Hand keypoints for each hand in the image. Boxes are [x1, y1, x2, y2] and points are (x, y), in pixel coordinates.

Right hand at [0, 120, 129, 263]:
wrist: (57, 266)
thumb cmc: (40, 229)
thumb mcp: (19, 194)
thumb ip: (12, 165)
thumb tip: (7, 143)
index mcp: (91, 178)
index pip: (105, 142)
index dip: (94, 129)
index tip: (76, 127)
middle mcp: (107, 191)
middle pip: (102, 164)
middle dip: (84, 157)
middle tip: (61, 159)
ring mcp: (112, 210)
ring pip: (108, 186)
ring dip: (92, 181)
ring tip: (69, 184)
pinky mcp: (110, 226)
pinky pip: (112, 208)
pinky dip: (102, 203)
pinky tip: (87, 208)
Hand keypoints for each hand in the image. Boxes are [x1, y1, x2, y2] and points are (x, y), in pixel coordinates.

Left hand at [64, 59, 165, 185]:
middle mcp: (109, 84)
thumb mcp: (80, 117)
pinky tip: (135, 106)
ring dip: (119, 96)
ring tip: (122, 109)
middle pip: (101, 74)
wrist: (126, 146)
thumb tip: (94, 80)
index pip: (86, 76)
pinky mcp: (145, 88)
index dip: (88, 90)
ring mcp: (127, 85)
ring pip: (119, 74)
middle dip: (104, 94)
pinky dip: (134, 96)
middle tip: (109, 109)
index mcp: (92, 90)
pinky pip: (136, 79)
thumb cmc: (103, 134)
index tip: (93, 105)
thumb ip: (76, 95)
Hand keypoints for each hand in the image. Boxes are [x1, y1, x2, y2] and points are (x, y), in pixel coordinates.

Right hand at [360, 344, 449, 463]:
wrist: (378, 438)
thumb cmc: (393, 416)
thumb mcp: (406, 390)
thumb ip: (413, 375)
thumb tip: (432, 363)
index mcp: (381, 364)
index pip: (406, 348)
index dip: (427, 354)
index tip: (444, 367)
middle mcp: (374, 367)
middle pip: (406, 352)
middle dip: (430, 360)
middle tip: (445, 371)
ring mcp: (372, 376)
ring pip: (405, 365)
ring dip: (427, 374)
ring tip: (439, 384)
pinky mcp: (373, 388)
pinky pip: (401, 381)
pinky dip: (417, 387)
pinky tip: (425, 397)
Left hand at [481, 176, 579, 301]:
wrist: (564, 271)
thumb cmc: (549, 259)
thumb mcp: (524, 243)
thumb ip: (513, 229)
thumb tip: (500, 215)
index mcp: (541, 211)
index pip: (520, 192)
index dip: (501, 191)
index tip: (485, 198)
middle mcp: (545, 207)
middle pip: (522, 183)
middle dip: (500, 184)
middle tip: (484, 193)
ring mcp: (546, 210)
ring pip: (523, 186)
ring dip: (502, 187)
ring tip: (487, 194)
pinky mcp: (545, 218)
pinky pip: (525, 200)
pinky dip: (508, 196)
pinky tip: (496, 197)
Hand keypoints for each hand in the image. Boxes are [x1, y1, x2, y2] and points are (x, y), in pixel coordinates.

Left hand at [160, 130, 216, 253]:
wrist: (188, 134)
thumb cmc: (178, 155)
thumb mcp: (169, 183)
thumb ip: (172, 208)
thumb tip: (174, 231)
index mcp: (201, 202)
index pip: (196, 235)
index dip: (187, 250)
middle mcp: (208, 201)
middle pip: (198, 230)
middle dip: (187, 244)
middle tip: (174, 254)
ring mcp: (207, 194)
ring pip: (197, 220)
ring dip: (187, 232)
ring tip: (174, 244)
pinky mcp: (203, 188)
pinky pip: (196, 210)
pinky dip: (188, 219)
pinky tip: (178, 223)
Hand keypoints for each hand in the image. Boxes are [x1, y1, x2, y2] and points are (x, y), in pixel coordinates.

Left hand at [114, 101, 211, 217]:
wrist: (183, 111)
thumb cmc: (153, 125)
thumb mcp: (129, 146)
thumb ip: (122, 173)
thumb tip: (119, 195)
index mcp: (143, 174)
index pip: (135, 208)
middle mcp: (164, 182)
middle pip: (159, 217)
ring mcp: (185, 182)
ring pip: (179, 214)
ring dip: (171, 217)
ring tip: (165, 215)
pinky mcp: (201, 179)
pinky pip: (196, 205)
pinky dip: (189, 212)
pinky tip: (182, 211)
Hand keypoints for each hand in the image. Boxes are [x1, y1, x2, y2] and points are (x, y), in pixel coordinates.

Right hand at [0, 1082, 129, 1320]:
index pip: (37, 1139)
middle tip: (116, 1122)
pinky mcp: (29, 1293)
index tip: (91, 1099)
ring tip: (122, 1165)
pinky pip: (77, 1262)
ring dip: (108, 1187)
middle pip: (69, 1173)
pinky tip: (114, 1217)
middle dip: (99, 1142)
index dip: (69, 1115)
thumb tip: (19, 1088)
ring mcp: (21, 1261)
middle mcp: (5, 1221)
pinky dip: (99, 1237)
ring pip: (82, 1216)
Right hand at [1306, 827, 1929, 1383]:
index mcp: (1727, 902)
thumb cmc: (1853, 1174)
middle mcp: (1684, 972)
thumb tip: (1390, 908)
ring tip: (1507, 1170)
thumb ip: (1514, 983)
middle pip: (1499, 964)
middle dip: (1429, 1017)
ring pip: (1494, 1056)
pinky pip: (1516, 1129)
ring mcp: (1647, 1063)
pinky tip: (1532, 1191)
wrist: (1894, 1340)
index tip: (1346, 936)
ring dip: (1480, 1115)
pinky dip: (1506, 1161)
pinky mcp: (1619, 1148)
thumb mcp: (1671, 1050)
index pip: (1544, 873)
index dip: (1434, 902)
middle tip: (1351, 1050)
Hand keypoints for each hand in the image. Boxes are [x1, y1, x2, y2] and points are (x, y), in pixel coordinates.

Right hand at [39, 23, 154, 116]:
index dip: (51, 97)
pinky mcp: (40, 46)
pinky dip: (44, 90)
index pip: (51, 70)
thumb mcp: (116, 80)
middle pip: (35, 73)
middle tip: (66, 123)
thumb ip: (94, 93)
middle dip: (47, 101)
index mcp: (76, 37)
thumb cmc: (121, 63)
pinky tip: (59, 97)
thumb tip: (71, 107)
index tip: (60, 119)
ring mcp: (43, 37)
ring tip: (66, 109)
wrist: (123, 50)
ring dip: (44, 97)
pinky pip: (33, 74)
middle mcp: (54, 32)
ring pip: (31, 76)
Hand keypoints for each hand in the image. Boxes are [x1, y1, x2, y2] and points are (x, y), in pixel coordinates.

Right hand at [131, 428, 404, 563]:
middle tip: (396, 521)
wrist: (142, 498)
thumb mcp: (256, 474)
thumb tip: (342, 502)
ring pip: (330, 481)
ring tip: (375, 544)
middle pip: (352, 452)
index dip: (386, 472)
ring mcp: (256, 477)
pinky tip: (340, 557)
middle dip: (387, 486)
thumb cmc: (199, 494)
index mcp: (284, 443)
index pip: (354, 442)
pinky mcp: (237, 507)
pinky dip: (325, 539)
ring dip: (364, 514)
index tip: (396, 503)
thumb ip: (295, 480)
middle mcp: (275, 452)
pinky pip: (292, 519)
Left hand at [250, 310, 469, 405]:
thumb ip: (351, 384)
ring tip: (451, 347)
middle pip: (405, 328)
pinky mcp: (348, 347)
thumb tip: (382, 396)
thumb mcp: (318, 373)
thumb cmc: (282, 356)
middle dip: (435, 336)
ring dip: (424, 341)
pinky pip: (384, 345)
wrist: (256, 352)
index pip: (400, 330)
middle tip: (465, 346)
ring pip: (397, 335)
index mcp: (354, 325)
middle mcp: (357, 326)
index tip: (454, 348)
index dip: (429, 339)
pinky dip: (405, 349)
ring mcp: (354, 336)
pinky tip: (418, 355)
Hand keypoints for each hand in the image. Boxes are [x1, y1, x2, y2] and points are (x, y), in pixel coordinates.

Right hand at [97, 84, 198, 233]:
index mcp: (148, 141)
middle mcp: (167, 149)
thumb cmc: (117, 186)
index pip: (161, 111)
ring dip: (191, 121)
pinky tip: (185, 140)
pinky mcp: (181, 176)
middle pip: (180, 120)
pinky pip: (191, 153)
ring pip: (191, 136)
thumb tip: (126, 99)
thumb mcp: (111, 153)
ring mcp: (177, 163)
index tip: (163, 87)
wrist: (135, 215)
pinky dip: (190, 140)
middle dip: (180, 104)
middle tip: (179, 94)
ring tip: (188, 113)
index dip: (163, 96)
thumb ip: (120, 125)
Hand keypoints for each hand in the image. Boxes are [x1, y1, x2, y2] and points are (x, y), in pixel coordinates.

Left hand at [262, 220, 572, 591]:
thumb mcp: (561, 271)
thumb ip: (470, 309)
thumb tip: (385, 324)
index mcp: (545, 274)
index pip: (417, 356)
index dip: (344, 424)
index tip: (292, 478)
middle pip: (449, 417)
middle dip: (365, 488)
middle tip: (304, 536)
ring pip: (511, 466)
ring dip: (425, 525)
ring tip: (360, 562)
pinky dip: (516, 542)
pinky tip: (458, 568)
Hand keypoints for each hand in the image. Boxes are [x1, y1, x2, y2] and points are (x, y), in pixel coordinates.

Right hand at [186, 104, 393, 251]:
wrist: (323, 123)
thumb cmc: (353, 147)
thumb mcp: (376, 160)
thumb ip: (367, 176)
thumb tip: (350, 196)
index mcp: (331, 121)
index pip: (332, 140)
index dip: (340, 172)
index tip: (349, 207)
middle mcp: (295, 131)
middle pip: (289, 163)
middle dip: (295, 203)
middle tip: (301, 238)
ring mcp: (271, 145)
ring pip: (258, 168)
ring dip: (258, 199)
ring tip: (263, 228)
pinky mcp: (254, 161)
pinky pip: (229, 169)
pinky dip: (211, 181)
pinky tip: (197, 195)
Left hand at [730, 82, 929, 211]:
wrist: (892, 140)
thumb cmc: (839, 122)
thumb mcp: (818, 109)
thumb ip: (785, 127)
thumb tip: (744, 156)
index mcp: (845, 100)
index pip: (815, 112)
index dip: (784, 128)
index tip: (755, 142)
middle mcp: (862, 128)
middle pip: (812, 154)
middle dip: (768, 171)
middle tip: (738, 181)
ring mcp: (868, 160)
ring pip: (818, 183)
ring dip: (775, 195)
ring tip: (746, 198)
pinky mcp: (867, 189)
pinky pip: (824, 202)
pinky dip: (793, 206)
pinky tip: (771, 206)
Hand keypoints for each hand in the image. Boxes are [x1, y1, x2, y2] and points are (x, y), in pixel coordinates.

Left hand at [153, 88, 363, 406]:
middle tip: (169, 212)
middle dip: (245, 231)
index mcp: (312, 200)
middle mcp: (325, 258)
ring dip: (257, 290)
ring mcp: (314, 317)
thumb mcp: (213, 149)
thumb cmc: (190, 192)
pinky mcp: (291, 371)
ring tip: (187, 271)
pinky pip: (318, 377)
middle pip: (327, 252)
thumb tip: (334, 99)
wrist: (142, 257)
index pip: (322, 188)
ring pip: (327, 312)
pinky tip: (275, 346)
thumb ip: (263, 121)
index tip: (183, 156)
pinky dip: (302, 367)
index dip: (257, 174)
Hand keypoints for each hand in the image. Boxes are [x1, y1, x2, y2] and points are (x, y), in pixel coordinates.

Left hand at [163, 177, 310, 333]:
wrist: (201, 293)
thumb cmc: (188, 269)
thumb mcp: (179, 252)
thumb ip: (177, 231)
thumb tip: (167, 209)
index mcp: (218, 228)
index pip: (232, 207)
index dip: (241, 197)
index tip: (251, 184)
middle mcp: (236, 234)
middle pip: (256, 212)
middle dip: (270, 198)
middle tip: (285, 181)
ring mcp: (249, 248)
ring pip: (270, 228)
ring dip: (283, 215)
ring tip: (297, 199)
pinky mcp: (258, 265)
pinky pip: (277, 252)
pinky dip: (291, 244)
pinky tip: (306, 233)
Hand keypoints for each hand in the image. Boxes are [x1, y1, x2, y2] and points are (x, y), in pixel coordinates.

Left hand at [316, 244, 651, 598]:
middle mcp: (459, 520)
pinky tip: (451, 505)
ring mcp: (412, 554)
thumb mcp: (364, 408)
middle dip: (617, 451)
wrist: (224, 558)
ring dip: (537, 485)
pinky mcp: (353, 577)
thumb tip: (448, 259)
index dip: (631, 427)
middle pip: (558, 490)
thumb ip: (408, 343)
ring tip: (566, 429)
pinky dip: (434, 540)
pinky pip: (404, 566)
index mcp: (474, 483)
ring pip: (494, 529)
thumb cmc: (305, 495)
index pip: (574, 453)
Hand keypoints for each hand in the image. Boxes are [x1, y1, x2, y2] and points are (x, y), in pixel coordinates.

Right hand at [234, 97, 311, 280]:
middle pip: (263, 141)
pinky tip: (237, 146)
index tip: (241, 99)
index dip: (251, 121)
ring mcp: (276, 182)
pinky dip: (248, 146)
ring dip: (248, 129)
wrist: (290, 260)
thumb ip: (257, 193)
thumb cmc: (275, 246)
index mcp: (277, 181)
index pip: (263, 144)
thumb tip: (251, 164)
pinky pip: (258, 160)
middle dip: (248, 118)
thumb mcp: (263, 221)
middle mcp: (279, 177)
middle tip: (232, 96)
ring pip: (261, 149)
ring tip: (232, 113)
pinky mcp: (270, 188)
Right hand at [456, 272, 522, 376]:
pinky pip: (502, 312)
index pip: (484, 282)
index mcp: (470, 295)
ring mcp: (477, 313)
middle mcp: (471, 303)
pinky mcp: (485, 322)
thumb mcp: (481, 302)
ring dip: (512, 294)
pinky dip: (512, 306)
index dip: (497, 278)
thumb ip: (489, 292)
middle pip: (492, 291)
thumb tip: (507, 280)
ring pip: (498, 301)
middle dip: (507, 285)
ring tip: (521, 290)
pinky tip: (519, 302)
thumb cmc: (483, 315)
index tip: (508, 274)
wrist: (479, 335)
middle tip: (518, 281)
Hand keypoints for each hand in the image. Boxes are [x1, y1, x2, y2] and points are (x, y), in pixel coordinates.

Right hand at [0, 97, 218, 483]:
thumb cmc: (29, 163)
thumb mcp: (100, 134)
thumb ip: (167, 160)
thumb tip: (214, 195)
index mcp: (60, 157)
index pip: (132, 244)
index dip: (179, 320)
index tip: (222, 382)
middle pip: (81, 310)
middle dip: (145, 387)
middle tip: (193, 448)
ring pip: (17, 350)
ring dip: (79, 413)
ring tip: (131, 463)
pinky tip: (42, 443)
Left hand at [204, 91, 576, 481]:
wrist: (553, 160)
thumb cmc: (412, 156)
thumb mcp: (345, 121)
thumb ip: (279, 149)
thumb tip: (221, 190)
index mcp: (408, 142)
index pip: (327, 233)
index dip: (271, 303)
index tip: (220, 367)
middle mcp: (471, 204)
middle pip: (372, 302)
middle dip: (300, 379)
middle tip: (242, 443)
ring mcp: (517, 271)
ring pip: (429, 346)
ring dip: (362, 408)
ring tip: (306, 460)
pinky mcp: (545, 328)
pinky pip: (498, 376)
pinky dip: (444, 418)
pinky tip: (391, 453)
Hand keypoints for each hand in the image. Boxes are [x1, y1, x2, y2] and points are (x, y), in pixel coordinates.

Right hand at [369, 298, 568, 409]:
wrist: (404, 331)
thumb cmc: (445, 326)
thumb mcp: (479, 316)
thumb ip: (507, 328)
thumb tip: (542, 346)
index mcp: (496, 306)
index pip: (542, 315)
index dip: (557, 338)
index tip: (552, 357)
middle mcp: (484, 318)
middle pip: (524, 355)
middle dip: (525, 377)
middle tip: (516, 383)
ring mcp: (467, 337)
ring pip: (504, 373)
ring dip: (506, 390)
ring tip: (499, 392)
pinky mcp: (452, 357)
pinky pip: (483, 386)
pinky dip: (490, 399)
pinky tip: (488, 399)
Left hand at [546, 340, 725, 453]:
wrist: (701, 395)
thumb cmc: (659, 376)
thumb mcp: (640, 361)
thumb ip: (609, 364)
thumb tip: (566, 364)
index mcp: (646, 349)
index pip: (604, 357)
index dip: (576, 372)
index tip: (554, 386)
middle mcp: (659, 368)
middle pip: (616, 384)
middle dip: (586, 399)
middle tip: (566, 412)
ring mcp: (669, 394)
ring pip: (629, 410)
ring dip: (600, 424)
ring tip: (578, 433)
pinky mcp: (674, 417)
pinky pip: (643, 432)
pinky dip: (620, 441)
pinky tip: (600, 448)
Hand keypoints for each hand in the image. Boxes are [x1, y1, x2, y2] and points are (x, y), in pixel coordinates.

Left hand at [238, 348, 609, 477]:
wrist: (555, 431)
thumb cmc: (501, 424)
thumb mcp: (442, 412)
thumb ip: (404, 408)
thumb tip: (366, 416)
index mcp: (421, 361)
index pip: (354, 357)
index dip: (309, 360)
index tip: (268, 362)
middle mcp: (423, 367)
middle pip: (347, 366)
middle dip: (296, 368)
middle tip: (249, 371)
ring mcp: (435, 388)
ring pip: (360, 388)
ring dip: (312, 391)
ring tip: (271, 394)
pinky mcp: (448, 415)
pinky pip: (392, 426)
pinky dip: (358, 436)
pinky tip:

* **WHAT YOU NEED TO DO**: Please, from the entries above, set down exactly the lines from the one containing "index mcp: (545, 274)" through the one containing "middle dip: (295, 203)", and only those.

* **SOLUTION FOR THIS TASK**:
index mcp: (545, 274)
index pip: (417, 356)
index dip: (344, 424)
index tip: (292, 478)
middle pip: (449, 417)
middle dip: (365, 488)
middle tip: (304, 536)
ring pip: (511, 466)
ring dip: (425, 525)
ring tip: (360, 562)
pinky dip: (516, 542)
pinky tip: (458, 568)
Hand keypoints for each hand in the image. Boxes are [x1, y1, x2, y2] and points are (x, y), in pixel coordinates.

Right hand at [186, 104, 393, 251]:
wrist: (323, 123)
thumb cmc: (353, 147)
thumb mcp: (376, 160)
thumb ip: (367, 176)
thumb tip: (350, 196)
index mcp: (331, 121)
index pip: (332, 140)
index dip: (340, 172)
index tip: (349, 207)
middle mcp: (295, 131)
middle pip: (289, 163)
middle dip: (295, 203)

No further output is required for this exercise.